◎人を見る目の拠って立つところ
(2008-12-19)
採用では、今も昔も人物を見るのが基本で、それは変わらないところがある。
呂氏春秋にある六験では、
1.之を喜ばしめて以てその守るを験す
人を喜ばせて、会社の立場など、人として守るべきところを守れるかどうかを見る。
2.之を楽しましめて以てその僻(へき)を験す
人を楽しませてそのかたよった好みを見る。楽しんでいい気分になると人はその好みを見せるもの。変な嗜好はそんな時に明らかなる。
3.之を怒らしめて以てその節を験す
人を怒らせて、感情を爆発させて、どの程度抑えるべきところを抑えられるかを見る。かっかとして我を忘れるようではだめ。
これは面接の時にいやみをちょっと言う手で、よく使われるもの。
4.之を懼れしめて以てその特(独)を験す
人は恐れると、びくびくして何かにすがりたくなる気分に陥るもの。窮地にあっても、どの程度しっかり独立した行動ができるかどうかを見る。
5.之を哀しましめて以てその人を験す
人は悲しい目にあうと、その人のすべてが現れるもの。正面からその悲しみを受け入れられる人、他人のせいにする人、酒などに溺れる人、さまざまとなる。
6.之を苦しましめて以てその志を験す
就活の面接ごときでは、苦しむ場面はないだろうが、艱難辛苦の場面でこそ、その意志力の堅固であるところが試される。
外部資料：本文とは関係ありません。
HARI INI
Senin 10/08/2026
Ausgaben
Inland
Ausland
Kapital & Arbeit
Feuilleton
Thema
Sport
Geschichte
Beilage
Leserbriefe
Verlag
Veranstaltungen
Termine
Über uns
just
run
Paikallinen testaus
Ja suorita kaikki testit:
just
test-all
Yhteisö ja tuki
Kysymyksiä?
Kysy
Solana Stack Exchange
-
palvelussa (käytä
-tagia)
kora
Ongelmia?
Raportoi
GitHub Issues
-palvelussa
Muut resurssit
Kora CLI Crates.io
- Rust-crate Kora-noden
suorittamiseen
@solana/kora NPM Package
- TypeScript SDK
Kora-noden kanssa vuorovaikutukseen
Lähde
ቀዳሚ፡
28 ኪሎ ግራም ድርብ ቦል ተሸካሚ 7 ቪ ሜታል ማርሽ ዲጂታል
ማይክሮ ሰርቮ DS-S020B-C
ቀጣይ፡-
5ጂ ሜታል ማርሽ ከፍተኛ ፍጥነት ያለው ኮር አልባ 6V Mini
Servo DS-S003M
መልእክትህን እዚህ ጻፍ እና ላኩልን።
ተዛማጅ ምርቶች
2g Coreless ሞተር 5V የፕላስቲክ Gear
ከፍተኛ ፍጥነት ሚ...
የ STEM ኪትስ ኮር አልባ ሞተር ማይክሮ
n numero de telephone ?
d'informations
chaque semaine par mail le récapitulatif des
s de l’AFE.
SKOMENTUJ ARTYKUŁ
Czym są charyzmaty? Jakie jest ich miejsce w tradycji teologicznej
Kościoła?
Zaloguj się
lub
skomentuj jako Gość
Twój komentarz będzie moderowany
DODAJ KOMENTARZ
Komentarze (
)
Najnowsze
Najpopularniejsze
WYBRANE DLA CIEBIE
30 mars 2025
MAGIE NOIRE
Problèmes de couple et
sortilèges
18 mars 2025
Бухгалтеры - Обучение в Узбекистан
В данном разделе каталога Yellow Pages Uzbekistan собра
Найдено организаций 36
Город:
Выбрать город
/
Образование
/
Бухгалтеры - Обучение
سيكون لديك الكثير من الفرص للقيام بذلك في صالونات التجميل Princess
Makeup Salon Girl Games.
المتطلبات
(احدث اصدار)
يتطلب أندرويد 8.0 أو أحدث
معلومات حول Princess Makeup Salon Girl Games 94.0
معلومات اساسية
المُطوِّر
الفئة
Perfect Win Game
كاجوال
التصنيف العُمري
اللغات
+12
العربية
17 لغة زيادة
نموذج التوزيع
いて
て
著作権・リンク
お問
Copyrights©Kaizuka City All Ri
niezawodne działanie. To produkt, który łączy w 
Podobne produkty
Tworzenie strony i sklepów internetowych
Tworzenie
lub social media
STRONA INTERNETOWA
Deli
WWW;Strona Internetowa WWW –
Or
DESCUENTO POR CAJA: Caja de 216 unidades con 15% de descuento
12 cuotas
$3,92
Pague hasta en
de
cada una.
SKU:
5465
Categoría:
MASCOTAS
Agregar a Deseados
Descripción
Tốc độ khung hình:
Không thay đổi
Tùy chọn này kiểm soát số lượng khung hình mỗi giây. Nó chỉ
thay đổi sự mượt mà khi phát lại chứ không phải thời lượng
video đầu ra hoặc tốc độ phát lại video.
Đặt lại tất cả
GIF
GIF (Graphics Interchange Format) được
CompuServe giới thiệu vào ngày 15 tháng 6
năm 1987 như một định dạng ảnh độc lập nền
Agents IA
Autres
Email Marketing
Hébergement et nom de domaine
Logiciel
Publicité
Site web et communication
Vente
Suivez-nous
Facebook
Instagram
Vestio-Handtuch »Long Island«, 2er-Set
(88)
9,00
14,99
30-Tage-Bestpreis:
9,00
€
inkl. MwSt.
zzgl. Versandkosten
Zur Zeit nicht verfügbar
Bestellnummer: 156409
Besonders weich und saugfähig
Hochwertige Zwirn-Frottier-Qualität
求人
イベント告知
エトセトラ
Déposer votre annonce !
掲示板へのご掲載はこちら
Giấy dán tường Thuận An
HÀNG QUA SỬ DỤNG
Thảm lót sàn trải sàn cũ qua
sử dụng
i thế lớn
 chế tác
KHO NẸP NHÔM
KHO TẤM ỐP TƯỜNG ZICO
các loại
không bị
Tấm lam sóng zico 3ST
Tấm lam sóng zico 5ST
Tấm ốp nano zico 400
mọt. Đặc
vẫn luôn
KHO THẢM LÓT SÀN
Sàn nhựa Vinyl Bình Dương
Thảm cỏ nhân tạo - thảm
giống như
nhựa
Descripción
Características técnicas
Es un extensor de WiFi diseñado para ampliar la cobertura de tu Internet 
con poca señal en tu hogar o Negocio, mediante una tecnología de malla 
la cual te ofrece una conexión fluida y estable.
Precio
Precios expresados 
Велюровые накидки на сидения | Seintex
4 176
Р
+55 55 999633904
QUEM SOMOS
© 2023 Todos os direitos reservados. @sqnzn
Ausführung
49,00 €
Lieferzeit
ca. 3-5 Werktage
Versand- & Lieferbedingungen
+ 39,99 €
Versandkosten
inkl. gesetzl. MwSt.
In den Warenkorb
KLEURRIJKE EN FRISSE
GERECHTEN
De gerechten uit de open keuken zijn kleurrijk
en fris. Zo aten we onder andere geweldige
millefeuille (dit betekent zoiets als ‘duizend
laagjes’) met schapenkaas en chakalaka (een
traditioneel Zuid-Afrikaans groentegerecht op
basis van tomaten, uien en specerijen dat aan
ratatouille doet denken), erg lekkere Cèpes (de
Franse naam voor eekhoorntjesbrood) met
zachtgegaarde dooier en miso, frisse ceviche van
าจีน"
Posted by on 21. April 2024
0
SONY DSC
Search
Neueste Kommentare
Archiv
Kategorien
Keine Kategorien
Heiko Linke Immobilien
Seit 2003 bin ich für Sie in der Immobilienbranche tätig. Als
組織の成員にとってはとても貴重なファクターである。
(参考:人物を修める/安岡正篤/竹井出版)
私も昔は、人相や手相も含め、こういうのに非常に関心を持っていた時期があったが、所詮こうしたものは、小手先の技術、枝葉末節ではある。幹たる部分がしっかりしていないとどんな悪事もやる。組織に役に立つ人間であるかどうかと、人間としてまともかどうかは全く別の問題であることは、昨今のいろいろな痴漢や万引などの軽犯罪事例が示している。